Poursuivant le développement à marche forcée de Donjon Parade, la branche jusque là un peu faiblarde du Donjon, Sfar et Trondheim nous offrent avec ce Nécromancien pour de faux une belle réussite dans l’esprit du Donjon Zénith.

Il faut bien reconnaître que l’un des meilleurs ressorts de la fiction, que cela soit dans le « thriller » ou dans la « comédie », a toujours été l’usurpation d’identité : quand le héros se fait passer pour un autre, dont il ne possède pas les compétences par exemple, ou tout au moins assez d’informations pour que la supercherie ne risque pas en permanence d’être dévoilé, les occasions de rire ou de trembler se multiplient. Il nous semble que c’est la première fois que Sfar et Trondheim utilisent cette vieille, mais toujours efficace, recette pour nourrir l’un de leurs Donjons, mais il faut reconnaître que le résultat est réjouissant (bon, il largement plus question de rire que de trembler ici, comme les lecteurs fidèles de la série l’auront deviné). En fait, Nécromancien pour de faux est certainement le meilleur Donjon Parade à date, et prouve que les auteurs étaient sérieux quand ils annonçaient se consacrer en 2025 à revitaliser cette branche pas trop vigoureuse de leur œuvre.
Nécromancien pour de faux nous raconte l’intrusion d’Herbert qui se fait passer pour Horous, le puissant nécromancien du Donjon, dans un congrès de nécromanciens, et l’accumulation de conflits et de désastres qui résulteront de son évidente – mais pas pour tout le monde – incompétence en matière de sorcellerie. Sans même parler du fait qu’il séduira la maîtresse de Horous, ce qui lui causera bien des ennuis. Heureusement, Herbert peut compter sur Marvin, qui n’a accompagné dans cette drôle d’aventure, pour le sortir des situations les plus périlleuses,… ou peut-être parfois de les aggraver !
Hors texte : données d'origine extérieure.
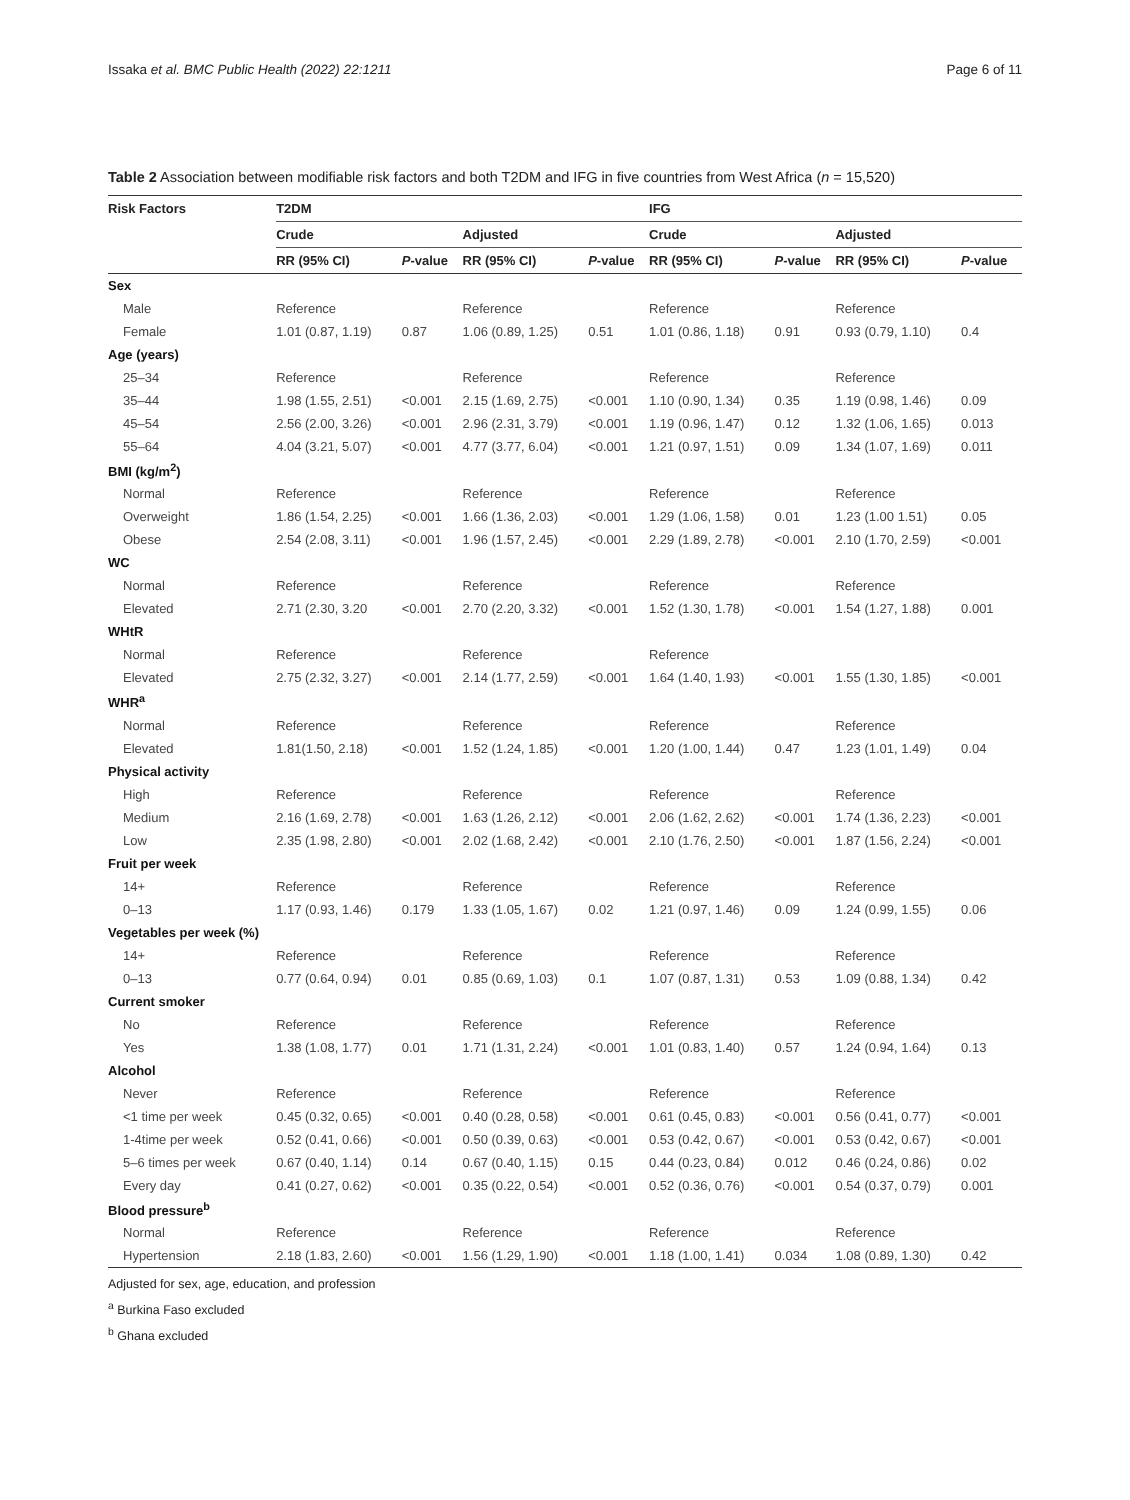Issaka et al. BMC Public Health (2022) 22:1211 Page 6 of 11
Table 2 Association between modifiable risk factors and both T2DM and IFG in five countries from West Africa (n = 15,520)
| Risk Factors | T2DM | | | | IFG | | | |
| --- | --- | --- | --- | --- | --- | --- | --- | --- |
| | Crude | | Adjusted | | Crude | | Adjusted | |
| | RR (95% CI) | P -value | RR (95% CI) | P -value | RR (95% CI) | P -value | RR (95% CI) | P -value |
| Sex | | | | | | | | |
| Male | Reference | | Reference | | Reference | | Reference | |
| Female | 1.01 (0.87, 1.19) | 0.87 | 1.06 (0.89, 1.25) | 0.51 | 1.01 (0.86, 1.18) | 0.91 | 0.93 (0.79, 1.10) | 0.4 |
| Age (years) | | | | | | | | |
| 25–34 | Reference | | Reference | | Reference | | Reference | |
| 35–44 | 1.98 (1.55, 2.51) | <0.001 | 2.15 (1.69, 2.75) | <0.001 | 1.10 (0.90, 1.34) | 0.35 | 1.19 (0.98, 1.46) | 0.09 |
| 45–54 | 2.56 (2.00, 3.26) | <0.001 | 2.96 (2.31, 3.79) | <0.001 | 1.19 (0.96, 1.47) | 0.12 | 1.32 (1.06, 1.65) | 0.013 |
| 55–64 | 4.04 (3.21, 5.07) | <0.001 | 4.77 (3.77, 6.04) | <0.001 | 1.21 (0.97, 1.51) | 0.09 | 1.34 (1.07, 1.69) | 0.011 |
| BMI (kg/m<sup>2</sup>) | | | | | | | | |
| Normal | Reference | | Reference | | Reference | | Reference | |
| Overweight | 1.86 (1.54, 2.25) | <0.001 | 1.66 (1.36, 2.03) | <0.001 | 1.29 (1.06, 1.58) | 0.01 | 1.23 (1.00 1.51) | 0.05 |
| Obese | 2.54 (2.08, 3.11) | <0.001 | 1.96 (1.57, 2.45) | <0.001 | 2.29 (1.89, 2.78) | <0.001 | 2.10 (1.70, 2.59) | <0.001 |
| WC | | | | | | | | |
| Normal | Reference | | Reference | | Reference | | Reference | |
| Elevated | 2.71 (2.30, 3.20 | <0.001 | 2.70 (2.20, 3.32) | <0.001 | 1.52 (1.30, 1.78) | <0.001 | 1.54 (1.27, 1.88) | 0.001 |
| WHtR | | | | | | | | |
| Normal | Reference | | Reference | | Reference | | | |
| Elevated | 2.75 (2.32, 3.27) | <0.001 | 2.14 (1.77, 2.59) | <0.001 | 1.64 (1.40, 1.93) | <0.001 | 1.55 (1.30, 1.85) | <0.001 |
| WHR<sup>a</sup> | | | | | | | | |
| Normal | Reference | | Reference | | Reference | | Reference | |
| Elevated | 1.81(1.50, 2.18) | <0.001 | 1.52 (1.24, 1.85) | <0.001 | 1.20 (1.00, 1.44) | 0.47 | 1.23 (1.01, 1.49) | 0.04 |
| Physical activity | | | | | | | | |
| High | Reference | | Reference | | Reference | | Reference | |
| Medium | 2.16 (1.69, 2.78) | <0.001 | 1.63 (1.26, 2.12) | <0.001 | 2.06 (1.62, 2.62) | <0.001 | 1.74 (1.36, 2.23) | <0.001 |
| Low | 2.35 (1.98, 2.80) | <0.001 | 2.02 (1.68, 2.42) | <0.001 | 2.10 (1.76, 2.50) | <0.001 | 1.87 (1.56, 2.24) | <0.001 |
| Fruit per week | | | | | | | | |
| 14+ | Reference | | Reference | | Reference | | Reference | |
| 0–13 | 1.17 (0.93, 1.46) | 0.179 | 1.33 (1.05, 1.67) | 0.02 | 1.21 (0.97, 1.46) | 0.09 | 1.24 (0.99, 1.55) | 0.06 |
| Vegetables per week (%) | | | | | | | | |
| 14+ | Reference | | Reference | | Reference | | Reference | |
| 0–13 | 0.77 (0.64, 0.94) | 0.01 | 0.85 (0.69, 1.03) | 0.1 | 1.07 (0.87, 1.31) | 0.53 | 1.09 (0.88, 1.34) | 0.42 |
| Current smoker | | | | | | | | |
| No | Reference | | Reference | | Reference | | Reference | |
| Yes | 1.38 (1.08, 1.77) | 0.01 | 1.71 (1.31, 2.24) | <0.001 | 1.01 (0.83, 1.40) | 0.57 | 1.24 (0.94, 1.64) | 0.13 |
| Alcohol | | | | | | | | |
| Never | Reference | | Reference | | Reference | | Reference | |
| <1 time per week | 0.45 (0.32, 0.65) | <0.001 | 0.40 (0.28, 0.58) | <0.001 | 0.61 (0.45, 0.83) | <0.001 | 0.56 (0.41, 0.77) | <0.001 |
| 1-4time per week | 0.52 (0.41, 0.66) | <0.001 | 0.50 (0.39, 0.63) | <0.001 | 0.53 (0.42, 0.67) | <0.001 | 0.53 (0.42, 0.67) | <0.001 |
| 5–6 times per week | 0.67 (0.40, 1.14) | 0.14 | 0.67 (0.40, 1.15) | 0.15 | 0.44 (0.23, 0.84) | 0.012 | 0.46 (0.24, 0.86) | 0.02 |
| Every day | 0.41 (0.27, 0.62) | <0.001 | 0.35 (0.22, 0.54) | <0.001 | 0.52 (0.36, 0.76) | <0.001 | 0.54 (0.37, 0.79) | 0.001 |
| Blood pressure<sup>b</sup> | | | | | | | | |
| Normal | Reference | | Reference | | Reference | | Reference | |
| Hypertension | 2.18 (1.83, 2.60) | <0.001 | 1.56 (1.29, 1.90) | <0.001 | 1.18 (1.00, 1.41) | 0.034 | 1.08 (0.89, 1.30) | 0.42 |
Adjusted for sex, age, education, and profession
<sup>a</sup> Burkina Faso excluded
<sup>b</sup> Ghana excluded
Les aficionados du Donjon Zénith, qui reste « la base » de tout, retrouveront avec plaisir l’atmosphère farfelue mais chaleureuse des premiers tomes du Donjon, avec les gaffes d’Herbert, les grosses bagarres sanglantes, les délires liés au surnaturel (Herbert couvert d’yeux parce qu’il n’a pas bu correctement un dangereux cocktail !), l’humour décalé omniprésent, et même un soupçon de sensualité bienvenue. Le dessinateur québécois Delaf – connu pour Les nombrils, mais aussi pour le reboot polémique de Gaston Lagaffe – s’intègre idéalement dans le projet, avec un style graphique cohérent avec l’univers du Donjon Zénith, mais avec suffisamment de dynamique narrative et de personnalité pour que l’album ait un réel caractère.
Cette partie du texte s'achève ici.